*** Opening DOCUMENT EXTRACT ***
Wednesday, December 18, 2013

Wonky Star Quilt Block Tutotiral

Yesterday a good friend asked if I would show her how to make a Wonky Star Quilt Block.  I figured, while I was showing her I might as well show here, so I took some photo's along the way :)  I tried to make this really in depth, as I know the "wonkiness" of this block can scare people away.  Follow along, and you will see just how easy they are to make ;)

So to start, you are going to needs some squares for your background (normally neutrals)  and some squares for your star (normally colors).  We choose to use 2 fabulous charm packs, Kona Sunset and Kona Sandcastle.  I love how adding a range of neutral colors in the background adds a little something extra :)

Aren't those just so pretty!!!  I love the Kona Palettes Robert Kaufman puts together!!!    Now, you don't have to use Charm Squares, you can use any size square, just so long as they are all the same size to start.  (Although if you got to small, it would be a little difficult ;)  Just know that whatever size square you use, your finished block will end up being the size of your square times 3 and then less 1 1/2.  So for example, with the 5" charms the block will be 5 x 3 = 15 - 1.5 = 13 1/2" Square.  (so if you want a 12" block start with a 4 1/2" square :)
*** Closing DOCUMENT EXTRACT ***
*** Opening PROVIDED MATERIAL ***
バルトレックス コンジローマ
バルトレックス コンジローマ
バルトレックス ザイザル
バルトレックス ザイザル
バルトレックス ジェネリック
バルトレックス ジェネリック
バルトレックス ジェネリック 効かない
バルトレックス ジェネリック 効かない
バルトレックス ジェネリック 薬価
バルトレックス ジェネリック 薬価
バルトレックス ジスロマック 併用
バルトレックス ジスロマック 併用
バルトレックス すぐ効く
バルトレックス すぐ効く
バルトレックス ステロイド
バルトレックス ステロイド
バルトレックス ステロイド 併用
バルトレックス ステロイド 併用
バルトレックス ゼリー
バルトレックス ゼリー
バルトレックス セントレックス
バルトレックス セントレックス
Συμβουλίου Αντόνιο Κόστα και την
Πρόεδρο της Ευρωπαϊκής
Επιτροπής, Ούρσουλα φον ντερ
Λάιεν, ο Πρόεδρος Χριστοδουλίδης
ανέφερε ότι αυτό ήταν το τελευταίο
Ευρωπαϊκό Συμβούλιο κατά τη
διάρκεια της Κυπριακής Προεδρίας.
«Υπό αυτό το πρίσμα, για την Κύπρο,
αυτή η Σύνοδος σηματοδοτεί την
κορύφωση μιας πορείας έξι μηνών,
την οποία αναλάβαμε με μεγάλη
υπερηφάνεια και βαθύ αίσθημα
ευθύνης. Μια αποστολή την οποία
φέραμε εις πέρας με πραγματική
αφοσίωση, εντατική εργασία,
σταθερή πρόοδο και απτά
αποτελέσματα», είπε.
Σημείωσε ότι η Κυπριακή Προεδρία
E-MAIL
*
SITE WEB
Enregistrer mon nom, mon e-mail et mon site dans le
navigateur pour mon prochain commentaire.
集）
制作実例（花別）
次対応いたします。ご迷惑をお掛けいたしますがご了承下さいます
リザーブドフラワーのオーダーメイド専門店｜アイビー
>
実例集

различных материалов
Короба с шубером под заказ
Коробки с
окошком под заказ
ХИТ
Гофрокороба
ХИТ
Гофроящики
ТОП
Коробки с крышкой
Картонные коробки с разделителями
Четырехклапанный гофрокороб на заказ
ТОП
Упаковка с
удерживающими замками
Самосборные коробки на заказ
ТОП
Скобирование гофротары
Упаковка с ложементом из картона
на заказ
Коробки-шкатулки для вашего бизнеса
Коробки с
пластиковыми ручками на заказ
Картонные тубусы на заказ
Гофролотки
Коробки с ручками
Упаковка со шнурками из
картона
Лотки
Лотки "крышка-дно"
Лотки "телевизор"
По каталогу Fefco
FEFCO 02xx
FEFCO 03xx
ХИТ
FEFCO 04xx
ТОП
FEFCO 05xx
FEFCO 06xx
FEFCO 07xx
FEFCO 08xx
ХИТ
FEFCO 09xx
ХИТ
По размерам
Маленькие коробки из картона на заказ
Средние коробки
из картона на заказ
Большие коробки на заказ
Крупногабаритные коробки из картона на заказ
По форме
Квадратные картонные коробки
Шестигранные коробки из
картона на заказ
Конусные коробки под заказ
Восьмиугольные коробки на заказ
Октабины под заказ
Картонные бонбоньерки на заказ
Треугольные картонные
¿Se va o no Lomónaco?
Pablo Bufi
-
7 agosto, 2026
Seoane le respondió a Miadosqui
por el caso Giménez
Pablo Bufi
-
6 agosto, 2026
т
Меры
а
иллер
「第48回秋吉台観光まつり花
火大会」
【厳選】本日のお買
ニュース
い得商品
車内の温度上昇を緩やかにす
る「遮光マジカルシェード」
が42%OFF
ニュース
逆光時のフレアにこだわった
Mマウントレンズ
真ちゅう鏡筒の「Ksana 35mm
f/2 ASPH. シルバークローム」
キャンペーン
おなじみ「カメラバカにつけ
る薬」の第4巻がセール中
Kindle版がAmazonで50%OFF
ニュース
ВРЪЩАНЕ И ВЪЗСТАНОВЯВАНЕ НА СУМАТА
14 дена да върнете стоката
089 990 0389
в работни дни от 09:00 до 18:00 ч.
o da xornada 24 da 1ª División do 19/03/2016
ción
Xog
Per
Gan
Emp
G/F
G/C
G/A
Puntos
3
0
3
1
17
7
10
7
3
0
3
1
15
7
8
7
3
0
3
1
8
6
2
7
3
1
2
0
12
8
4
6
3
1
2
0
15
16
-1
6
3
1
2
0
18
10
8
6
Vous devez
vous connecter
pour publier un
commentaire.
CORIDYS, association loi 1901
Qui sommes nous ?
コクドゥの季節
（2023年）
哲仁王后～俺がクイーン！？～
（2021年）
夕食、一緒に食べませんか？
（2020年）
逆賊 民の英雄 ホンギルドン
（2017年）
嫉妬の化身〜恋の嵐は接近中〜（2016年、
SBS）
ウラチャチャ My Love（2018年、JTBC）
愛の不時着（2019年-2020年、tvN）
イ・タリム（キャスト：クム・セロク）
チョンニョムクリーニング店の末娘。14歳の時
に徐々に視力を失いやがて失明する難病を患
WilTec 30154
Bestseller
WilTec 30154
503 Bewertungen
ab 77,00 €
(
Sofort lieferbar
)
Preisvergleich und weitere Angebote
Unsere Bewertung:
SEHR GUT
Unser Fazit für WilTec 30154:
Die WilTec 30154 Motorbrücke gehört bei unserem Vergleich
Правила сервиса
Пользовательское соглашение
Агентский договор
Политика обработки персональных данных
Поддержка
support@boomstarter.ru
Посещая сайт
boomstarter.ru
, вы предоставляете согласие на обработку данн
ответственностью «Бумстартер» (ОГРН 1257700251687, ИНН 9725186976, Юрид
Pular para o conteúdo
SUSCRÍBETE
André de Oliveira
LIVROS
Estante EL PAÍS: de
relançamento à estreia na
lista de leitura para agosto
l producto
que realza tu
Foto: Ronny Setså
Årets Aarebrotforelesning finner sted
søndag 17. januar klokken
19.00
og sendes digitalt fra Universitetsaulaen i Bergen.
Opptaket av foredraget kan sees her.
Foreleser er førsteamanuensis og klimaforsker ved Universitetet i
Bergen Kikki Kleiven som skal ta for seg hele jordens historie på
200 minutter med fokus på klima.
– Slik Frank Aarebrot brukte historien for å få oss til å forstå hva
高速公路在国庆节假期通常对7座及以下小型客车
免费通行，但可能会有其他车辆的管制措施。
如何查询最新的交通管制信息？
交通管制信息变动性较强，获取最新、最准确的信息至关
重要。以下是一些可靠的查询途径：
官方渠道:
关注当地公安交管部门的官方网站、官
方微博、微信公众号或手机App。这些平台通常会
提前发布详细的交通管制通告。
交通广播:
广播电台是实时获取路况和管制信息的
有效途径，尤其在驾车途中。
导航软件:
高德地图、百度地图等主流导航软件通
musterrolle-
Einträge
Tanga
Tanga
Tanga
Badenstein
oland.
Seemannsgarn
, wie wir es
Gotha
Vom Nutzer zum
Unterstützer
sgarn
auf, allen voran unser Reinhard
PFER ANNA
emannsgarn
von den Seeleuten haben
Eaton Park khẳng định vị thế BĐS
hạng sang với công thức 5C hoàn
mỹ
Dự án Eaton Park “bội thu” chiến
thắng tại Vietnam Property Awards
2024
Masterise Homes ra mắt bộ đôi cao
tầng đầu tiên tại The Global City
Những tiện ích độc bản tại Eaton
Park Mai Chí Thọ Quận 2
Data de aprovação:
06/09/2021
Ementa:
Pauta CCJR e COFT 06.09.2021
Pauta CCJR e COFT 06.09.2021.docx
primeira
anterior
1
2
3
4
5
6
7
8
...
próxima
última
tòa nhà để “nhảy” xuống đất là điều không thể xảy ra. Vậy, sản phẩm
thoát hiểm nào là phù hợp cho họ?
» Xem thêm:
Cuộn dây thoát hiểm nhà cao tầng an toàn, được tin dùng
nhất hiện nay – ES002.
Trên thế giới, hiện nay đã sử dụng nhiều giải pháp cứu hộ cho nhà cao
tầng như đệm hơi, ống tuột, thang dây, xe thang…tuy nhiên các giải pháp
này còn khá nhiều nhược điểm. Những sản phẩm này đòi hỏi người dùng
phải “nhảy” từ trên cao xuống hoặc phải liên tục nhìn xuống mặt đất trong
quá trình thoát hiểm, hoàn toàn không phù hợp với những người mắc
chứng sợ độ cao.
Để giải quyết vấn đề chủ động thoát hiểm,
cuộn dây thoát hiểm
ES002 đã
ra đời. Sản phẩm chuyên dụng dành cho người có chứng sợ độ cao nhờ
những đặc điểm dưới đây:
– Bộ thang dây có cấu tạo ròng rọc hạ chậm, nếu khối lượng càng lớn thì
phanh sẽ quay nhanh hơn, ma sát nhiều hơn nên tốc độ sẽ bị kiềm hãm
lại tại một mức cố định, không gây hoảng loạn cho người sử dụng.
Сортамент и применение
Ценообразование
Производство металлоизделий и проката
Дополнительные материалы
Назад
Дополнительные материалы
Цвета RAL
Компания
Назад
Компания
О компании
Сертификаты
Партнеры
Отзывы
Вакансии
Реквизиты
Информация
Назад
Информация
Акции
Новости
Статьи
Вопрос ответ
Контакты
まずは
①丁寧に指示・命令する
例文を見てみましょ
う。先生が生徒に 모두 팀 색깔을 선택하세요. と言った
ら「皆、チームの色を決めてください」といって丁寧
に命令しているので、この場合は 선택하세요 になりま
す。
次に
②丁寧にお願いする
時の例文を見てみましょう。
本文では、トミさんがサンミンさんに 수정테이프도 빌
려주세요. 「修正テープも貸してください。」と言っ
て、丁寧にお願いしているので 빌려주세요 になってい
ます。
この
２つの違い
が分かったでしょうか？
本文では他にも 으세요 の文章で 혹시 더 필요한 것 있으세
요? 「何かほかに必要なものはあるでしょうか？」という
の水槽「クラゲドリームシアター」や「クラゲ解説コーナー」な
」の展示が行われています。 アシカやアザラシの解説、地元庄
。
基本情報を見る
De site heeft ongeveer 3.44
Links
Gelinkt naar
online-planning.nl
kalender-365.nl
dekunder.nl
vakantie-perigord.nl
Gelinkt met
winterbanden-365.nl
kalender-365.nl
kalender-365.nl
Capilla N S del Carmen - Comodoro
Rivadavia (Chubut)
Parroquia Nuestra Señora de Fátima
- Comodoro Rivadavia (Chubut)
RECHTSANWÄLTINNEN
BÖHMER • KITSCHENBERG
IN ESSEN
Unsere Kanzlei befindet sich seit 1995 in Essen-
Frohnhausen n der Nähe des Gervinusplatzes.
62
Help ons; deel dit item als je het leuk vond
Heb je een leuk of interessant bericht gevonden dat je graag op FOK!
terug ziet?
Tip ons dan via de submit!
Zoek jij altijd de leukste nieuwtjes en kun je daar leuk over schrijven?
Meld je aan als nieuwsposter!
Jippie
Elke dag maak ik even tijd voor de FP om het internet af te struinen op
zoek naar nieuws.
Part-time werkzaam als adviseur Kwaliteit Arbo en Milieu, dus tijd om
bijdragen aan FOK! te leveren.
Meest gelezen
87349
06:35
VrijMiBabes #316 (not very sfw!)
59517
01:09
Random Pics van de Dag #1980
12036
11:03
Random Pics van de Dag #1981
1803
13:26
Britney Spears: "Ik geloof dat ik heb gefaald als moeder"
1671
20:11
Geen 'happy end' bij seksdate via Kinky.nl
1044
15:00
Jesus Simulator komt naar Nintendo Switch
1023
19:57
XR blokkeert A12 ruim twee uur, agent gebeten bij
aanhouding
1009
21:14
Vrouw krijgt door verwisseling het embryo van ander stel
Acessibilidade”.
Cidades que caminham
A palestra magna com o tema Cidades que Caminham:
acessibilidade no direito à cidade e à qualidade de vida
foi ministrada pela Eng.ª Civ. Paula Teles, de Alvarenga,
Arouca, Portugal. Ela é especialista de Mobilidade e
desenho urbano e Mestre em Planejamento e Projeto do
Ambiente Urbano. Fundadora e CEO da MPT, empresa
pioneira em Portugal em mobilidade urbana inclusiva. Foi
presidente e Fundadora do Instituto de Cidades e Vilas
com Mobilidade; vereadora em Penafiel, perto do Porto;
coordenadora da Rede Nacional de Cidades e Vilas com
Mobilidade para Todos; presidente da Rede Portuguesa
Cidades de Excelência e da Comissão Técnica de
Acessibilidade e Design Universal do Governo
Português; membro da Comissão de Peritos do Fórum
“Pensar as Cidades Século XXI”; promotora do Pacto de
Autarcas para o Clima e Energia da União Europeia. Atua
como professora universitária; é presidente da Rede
*** Closing PROVIDED MATERIAL ***
• [EXERCISE INSTRUCTIONS]: Rewrite the wonky star quilt block tutorial from "Wednesday, December 18, 2013" up to and including "something extra :)", substituting "backdrop" for "background".

• [RESULT]:
Wednesday, December 18, 2013

Wonky Star Quilt Block Tutotiral

Yesterday a good friend asked if I would show her how to make a Wonky Star Quilt Block.  I figured, while I was showing her I might as well show here, so I took some photo's along the way :)  I tried to make this really in depth, as I know the "wonkiness" of this block can scare people away.  Follow along, and you will see just how easy they are to make ;)

So to start, you are going to needs some squares for your backdrop (normally neutrals)  and some squares for your star (normally colors).  We choose to use 2 fabulous charm packs, Kona Sunset and Kona Sandcastle.  I love how adding a range of neutral colors in the backdrop adds a little something extra :)